[What you should do] Print, exactly as written, every line from the first line of the records below through the line containing "left shoulder: (345, 287)", and nothing further.

Top of Data shown

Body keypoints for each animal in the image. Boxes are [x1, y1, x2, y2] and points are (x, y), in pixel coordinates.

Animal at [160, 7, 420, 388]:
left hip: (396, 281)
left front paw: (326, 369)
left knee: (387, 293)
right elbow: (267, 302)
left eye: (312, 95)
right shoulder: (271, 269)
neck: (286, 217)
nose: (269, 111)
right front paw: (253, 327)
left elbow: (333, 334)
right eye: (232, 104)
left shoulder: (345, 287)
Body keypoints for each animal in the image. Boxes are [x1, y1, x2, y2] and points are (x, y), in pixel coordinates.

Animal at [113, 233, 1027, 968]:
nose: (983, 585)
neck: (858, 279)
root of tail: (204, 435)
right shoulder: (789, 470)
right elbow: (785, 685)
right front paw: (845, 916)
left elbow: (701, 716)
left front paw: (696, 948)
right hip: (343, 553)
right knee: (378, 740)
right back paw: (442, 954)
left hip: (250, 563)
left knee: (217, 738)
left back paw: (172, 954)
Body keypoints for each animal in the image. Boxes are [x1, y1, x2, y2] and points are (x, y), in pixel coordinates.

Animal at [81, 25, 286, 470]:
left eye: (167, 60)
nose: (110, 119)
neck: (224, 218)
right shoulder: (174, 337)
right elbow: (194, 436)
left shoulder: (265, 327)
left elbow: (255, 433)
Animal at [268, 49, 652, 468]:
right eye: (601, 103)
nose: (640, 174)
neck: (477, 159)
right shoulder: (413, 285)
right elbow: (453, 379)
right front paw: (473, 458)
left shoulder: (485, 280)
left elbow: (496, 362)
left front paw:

Bottom of Data shown

[Result of the task]
Body keypoints for each animal in the image. Boxes are [x1, y1, x2, y2] and points are (x, y), in pixel coordinates.

Animal at [160, 7, 420, 388]:
left hip: (396, 281)
left front paw: (326, 369)
left knee: (387, 293)
right elbow: (267, 302)
left eye: (312, 95)
right shoulder: (271, 269)
neck: (286, 217)
nose: (269, 111)
right front paw: (253, 327)
left elbow: (333, 334)
right eye: (232, 104)
left shoulder: (345, 287)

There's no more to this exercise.